◆ Task to complete:
Can you output every line of the records below unchanged, character for character?

◆ Material shown:
+-------+

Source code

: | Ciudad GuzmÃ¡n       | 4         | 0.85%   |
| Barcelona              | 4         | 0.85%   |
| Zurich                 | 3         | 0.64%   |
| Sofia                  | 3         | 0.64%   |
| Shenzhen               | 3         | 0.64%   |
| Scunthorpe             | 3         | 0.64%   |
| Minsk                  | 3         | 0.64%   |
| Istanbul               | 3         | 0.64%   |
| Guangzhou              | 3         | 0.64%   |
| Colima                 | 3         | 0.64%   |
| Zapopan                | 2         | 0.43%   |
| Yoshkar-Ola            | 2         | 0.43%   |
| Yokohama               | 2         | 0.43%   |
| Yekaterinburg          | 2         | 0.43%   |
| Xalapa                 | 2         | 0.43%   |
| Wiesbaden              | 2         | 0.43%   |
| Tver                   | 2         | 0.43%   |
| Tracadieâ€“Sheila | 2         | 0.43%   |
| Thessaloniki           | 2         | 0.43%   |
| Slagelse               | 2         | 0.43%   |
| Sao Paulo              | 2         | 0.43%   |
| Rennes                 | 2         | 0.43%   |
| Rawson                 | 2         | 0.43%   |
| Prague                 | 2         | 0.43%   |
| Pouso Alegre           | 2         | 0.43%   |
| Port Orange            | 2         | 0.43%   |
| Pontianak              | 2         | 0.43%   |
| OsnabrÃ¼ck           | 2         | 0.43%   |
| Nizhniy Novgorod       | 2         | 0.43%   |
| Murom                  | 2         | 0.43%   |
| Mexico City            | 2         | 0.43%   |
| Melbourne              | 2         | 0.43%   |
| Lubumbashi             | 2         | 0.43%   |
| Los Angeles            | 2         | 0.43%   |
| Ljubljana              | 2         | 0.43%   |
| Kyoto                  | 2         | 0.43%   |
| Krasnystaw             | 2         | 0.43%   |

+-------+

◆ Solution for this task:
Source code

: | Ciudad GuzmÃ¡n       | 4         | 0.85%   |
| Barcelona              | 4         | 0.85%   |
| Zurich                 | 3         | 0.64%   |
| Sofia                  | 3         | 0.64%   |
| Shenzhen               | 3         | 0.64%   |
| Scunthorpe             | 3         | 0.64%   |
| Minsk                  | 3         | 0.64%   |
| Istanbul               | 3         | 0.64%   |
| Guangzhou              | 3         | 0.64%   |
| Colima                 | 3         | 0.64%   |
| Zapopan                | 2         | 0.43%   |
| Yoshkar-Ola            | 2         | 0.43%   |
| Yokohama               | 2         | 0.43%   |
| Yekaterinburg          | 2         | 0.43%   |
| Xalapa                 | 2         | 0.43%   |
| Wiesbaden              | 2         | 0.43%   |
| Tver                   | 2         | 0.43%   |
| Tracadieâ€“Sheila | 2         | 0.43%   |
| Thessaloniki           | 2         | 0.43%   |
| Slagelse               | 2         | 0.43%   |
| Sao Paulo              | 2         | 0.43%   |
| Rennes                 | 2         | 0.43%   |
| Rawson                 | 2         | 0.43%   |
| Prague                 | 2         | 0.43%   |
| Pouso Alegre           | 2         | 0.43%   |
| Port Orange            | 2         | 0.43%   |
| Pontianak              | 2         | 0.43%   |
| OsnabrÃ¼ck           | 2         | 0.43%   |
| Nizhniy Novgorod       | 2         | 0.43%   |
| Murom                  | 2         | 0.43%   |
| Mexico City            | 2         | 0.43%   |
| Melbourne              | 2         | 0.43%   |
| Lubumbashi             | 2         | 0.43%   |
| Los Angeles            | 2         | 0.43%   |
| Ljubljana              | 2         | 0.43%   |
| Kyoto                  | 2         | 0.43%   |
| Krasnystaw             | 2         | 0.43%   |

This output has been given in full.